If you're not in it you can't win it.
Sometimes you have to resist working on your strengths in favour of your weaknesses. The decathlon requires a wide range of skills.
In sport, if you want to be the best you have to compete against the best - I would much rather have come tenth and be judged against everyone than come first and be judged against just a few.
If you work hard in real life, people tend to get in your way - either from inertia or prejudice - and they stop you achieving things. It's the worst thing about real life compared with sports, where you generally get what you deserve: if you're the fastest guy, you win; there are no other games being played.
People don't want to serve apprenticeships any more. Kids expect to be paid and treated really well and all that guff before they've achieved anything. It doesn't work like that. You have to spend five or six years being relatively rubbish and put up with it. For that you don't deserve to be getting lottery money.

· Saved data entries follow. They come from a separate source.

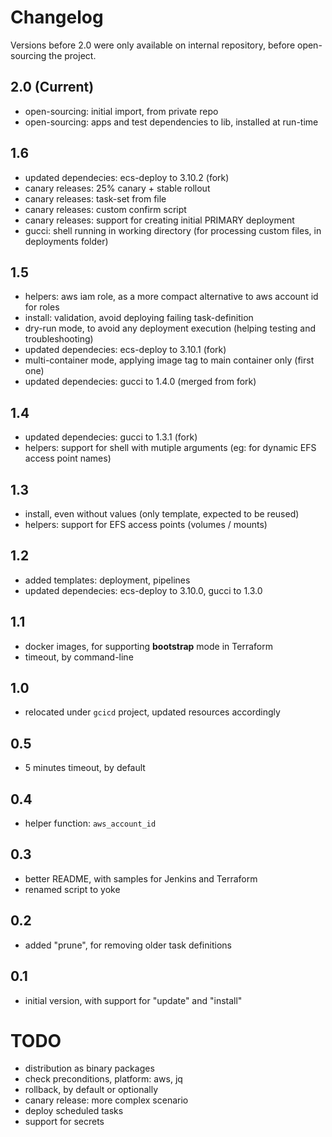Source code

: # Changelog

Versions before 2.0 were only available on internal repository, before open-sourcing the project.

## 2.0 (Current)

* open-sourcing: initial import, from private repo
* open-sourcing: apps and test dependencies to lib, installed at run-time

## 1.6

* updated dependecies: ecs-deploy to 3.10.2 (fork)
* canary releases: 25% canary + stable rollout
* canary releases: task-set from file
* canary releases: custom confirm script
* canary releases: support for creating initial PRIMARY deployment
* gucci: shell running in working directory (for processing custom files, in deployments folder)

## 1.5

* helpers: aws iam role, as a more compact alternative to aws account id for roles
* install: validation, avoid deploying failing task-definition
* dry-run mode, to avoid any deployment execution (helping testing and troubleshooting)
* updated dependecies: ecs-deploy to 3.10.1 (fork)
* multi-container mode, applying image tag to main container only (first one)
* updated dependecies: gucci to 1.4.0 (merged from fork)

## 1.4

* updated dependecies: gucci to 1.3.1 (fork)
* helpers: support for shell with mutiple arguments (eg: for dynamic EFS access point names)

## 1.3

* install, even without values (only template, expected to be reused)
* helpers: support for EFS access points (volumes / mounts)

## 1.2

* added templates: deployment, pipelines
* updated dependecies: ecs-deploy to 3.10.0, gucci to 1.3.0

## 1.1

* docker images, for supporting **bootstrap** mode in Terraform
* timeout, by command-line

## 1.0

* relocated under `gcicd` project, updated resources accordingly

## 0.5

* 5 minutes timeout, by default

## 0.4

* helper function: `aws_account_id`

## 0.3

* better README, with samples for Jenkins and Terraform
* renamed script to yoke

## 0.2

* added "prune", for removing older task definitions

## 0.1

* initial version, with support for "update" and "install"

# TODO

* distribution as binary packages
* check preconditions, platform: aws, jq
* rollback, by default or optionally
* canary release: more complex scenario
* deploy scheduled tasks
* support for secrets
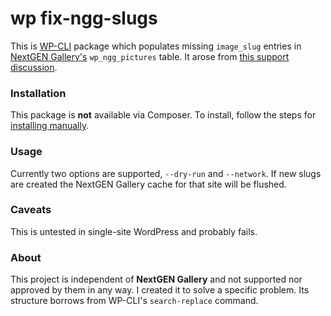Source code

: wp fix-ngg-slugs
================

This is [WP-CLI](http://wp-cli.org/) package which populates missing `image_slug` entries in [NextGEN Gallery's](https://wordpress.org/plugins/nextgen-gallery/) `wp_ngg_pictures` table. It arose from [this support discussion](https://wordpress.org/support/topic/imagebrowser-next-and-prev-buttons-do-nothing-after-update?replies=13).

### Installation
This package is **not** available via Composer. To install, follow the steps for [installing manually](https://github.com/wp-cli/wp-cli/wiki/Community-Packages#installing-a-package-without-composer).

### Usage
Currently two options are supported, `--dry-run` and `--network`. If new slugs are created the NextGEN Gallery cache for that site will be flushed.

### Caveats
This is untested in single-site WordPress and probably fails.

### About
This project is independent of **NextGEN Gallery** and not supported nor approved by them in any way. I created it to solve a specific problem. Its structure borrows from WP-CLI's `search-replace` command.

Kids have been let down by adults - we've tried to give them too much, we've tried not to impose discipline. We've tried to make their lives easier and, in doing so, we've taken something away from them. Kids like boundaries, they also like to be pushed, need to learn what failure is all about, need guidance.
I was in the doldrums for a while after my athletics career ended in 1992. I spent six to eight hours a day training, for 18 years, and it took a long time to get over the regret that I wasn't competing in major championships any more. All I ever wanted to be was the best. But I find new projects and I keep things in perspective.
Kids are starting at such a low base rate in terms of fitness that it's taking them years to catch up to where people like me started from. Every little bit is making it more difficult for kids to succeed on a world stage.